Emily Dickinson Lexicon
Definition for Book (-s)
book (-s), n. [OE bóc.] (webplay: beech-tree, learning, literary, reading, registering, remembrance, volume).
- Tome; written work; published literary composition; [fig.] piece of knowledge; compilation of wisdom; [biographical] copy of Emerson's poems that Dickinson received from Benjamin Newton.
- Author; writer from the past.
- Biography; life story; personal history; [fig.] immortality; eternal life.
- Imprint; mail-order catalog; periodical that advertises products for sale, such as Tiffany's Blue Book or the Montgomery Ward catalog of Chicago.
- Scripture; scroll; sacred record; (see Luke 4:20).
- Holy Bible; Old and New Testament; scriptural anthology that begins with Genesis and ends with Revelations; [fig.] summer; warm season; time of year; [metaphor] poem; creation; creative work.

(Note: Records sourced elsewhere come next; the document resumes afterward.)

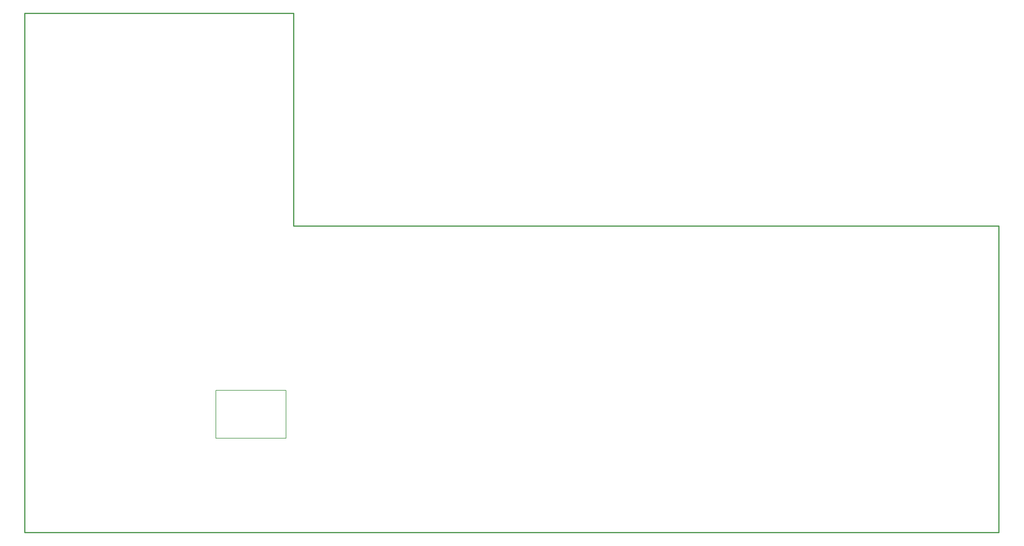
<source format=gm1>
%FSLAX25Y25*%
%MOIN*%
G70*
G01*
G75*
G04 Layer_Color=16711935*
%ADD10R,0.09646X0.12598*%
%ADD11R,0.07874X0.10630*%
%ADD12R,0.08858X0.01575*%
%ADD13R,0.01772X0.11024*%
%ADD14R,0.01772X0.18504*%
%ADD15R,0.03543X0.03937*%
%ADD16R,0.03740X0.03937*%
%ADD17R,0.07087X0.04528*%
%ADD18R,0.04724X0.03937*%
%ADD19R,0.01969X0.07874*%
%ADD20R,0.03937X0.03740*%
%ADD21R,0.02362X0.03937*%
%ADD22O,0.04000X0.01200*%
%ADD23R,0.03937X0.03543*%
%ADD24O,0.01181X0.04134*%
%ADD25O,0.04134X0.01181*%
%ADD26R,0.13189X0.13189*%
%ADD27R,0.07874X0.09843*%
%ADD28R,0.01969X0.09055*%
%ADD29R,0.03937X0.02362*%
%ADD30R,0.03937X0.03937*%
%ADD31R,0.03740X0.05512*%
%ADD32R,0.05512X0.03740*%
%ADD33C,0.01200*%
%ADD34C,0.00600*%
%ADD35C,0.01100*%
%ADD36C,0.01000*%
%ADD37C,0.01600*%
%ADD38C,0.10000*%
%ADD39C,0.04000*%
%ADD40C,0.03937*%
%ADD41C,0.01969*%
%ADD42C,0.25590*%
%ADD43R,0.07874X0.07874*%
%ADD44C,0.06299*%
%ADD45C,0.03543*%
%ADD46R,0.05906X0.05906*%
%ADD47C,0.05906*%
%ADD48R,0.11811X0.11811*%
%ADD49C,0.11811*%
%ADD50C,0.06000*%
%ADD51R,0.06000X0.06000*%
%ADD52C,0.08268*%
%ADD53R,0.05906X0.05906*%
%ADD54C,0.06693*%
%ADD55C,0.19685*%
%ADD56C,0.02600*%
%ADD57R,0.96000X0.67300*%
%ADD58C,0.10087*%
%ADD59C,0.09299*%
%ADD60C,0.06937*%
%ADD61C,0.16780*%
%ADD62C,0.08118*%
%ADD63C,0.09299*%
%ADD64C,0.06543*%
%ADD65C,0.06543*%
%ADD66C,0.09693*%
%ADD67C,0.06800*%
%ADD68C,0.08512*%
%ADD69C,0.06150*%
%ADD70C,0.15598*%
%ADD71C,0.04200*%
%ADD72R,0.96000X0.67900*%
%ADD73C,0.00984*%
%ADD74C,0.00787*%
%ADD75C,0.00700*%
%ADD76R,0.30709X0.02362*%
%ADD77R,0.10446X0.13398*%
%ADD78R,0.08674X0.11430*%
%ADD79R,0.04343X0.04737*%
%ADD80R,0.04540X0.04737*%
%ADD81R,0.07887X0.05328*%
%ADD82R,0.05524X0.04737*%
%ADD83R,0.02769X0.08674*%
%ADD84R,0.04737X0.04540*%
%ADD85R,0.03162X0.04737*%
%ADD86O,0.04800X0.02000*%
%ADD87R,0.04737X0.04343*%
%ADD88O,0.01981X0.04934*%
%ADD89O,0.04934X0.01981*%
%ADD90R,0.13989X0.13989*%
%ADD91R,0.08674X0.10642*%
%ADD92R,0.02769X0.09855*%
%ADD93R,0.04737X0.03162*%
%ADD94R,0.04737X0.04737*%
%ADD95R,0.04540X0.06312*%
%ADD96R,0.06312X0.04540*%
%ADD97C,0.07087*%
%ADD98C,0.06299*%
%ADD99C,0.26391*%
%ADD100R,0.08674X0.08674*%
%ADD101C,0.07099*%
%ADD102C,0.04343*%
%ADD103R,0.06706X0.06706*%
%ADD104C,0.06706*%
%ADD105R,0.12611X0.12611*%
%ADD106C,0.12611*%
%ADD107R,0.06800X0.06800*%
%ADD108C,0.09068*%
%ADD109R,0.06706X0.06706*%
%ADD110C,0.07493*%
%ADD111C,0.20485*%
%ADD112C,0.01181*%
D74*
X305000Y110200D02*
Y166100D01*
X223000D02*
X305000D01*
X223000Y110200D02*
Y166100D01*
Y110200D02*
X305000D01*
D112*
X1138600Y-94D02*
Y358100D01*
X314000D02*
X1138600D01*
X-122Y606726D02*
X314000Y606640D01*
Y358100D02*
Y606640D01*
X-122Y-94D02*
X1138600D01*
X-122D02*
Y606726D01*
M02*

</source>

- Record; registry; account; chronicle; hotel sign-in; volume for guests; [fig.] tree; home; resting place.
- Volume; novel; printed text; set of printed sheets of paper bound together.
- Phrase. “the Wise Book”: the Bible, the holy scriptures; the Old and the New Testaments.
- Phrase. “an Old fashioned Book”: the book of Revelation in the New Testament of the Bible (see Revelation 7:16); the book of Isaiah in the Old Testament of the Bible (see Isaiah 49:10).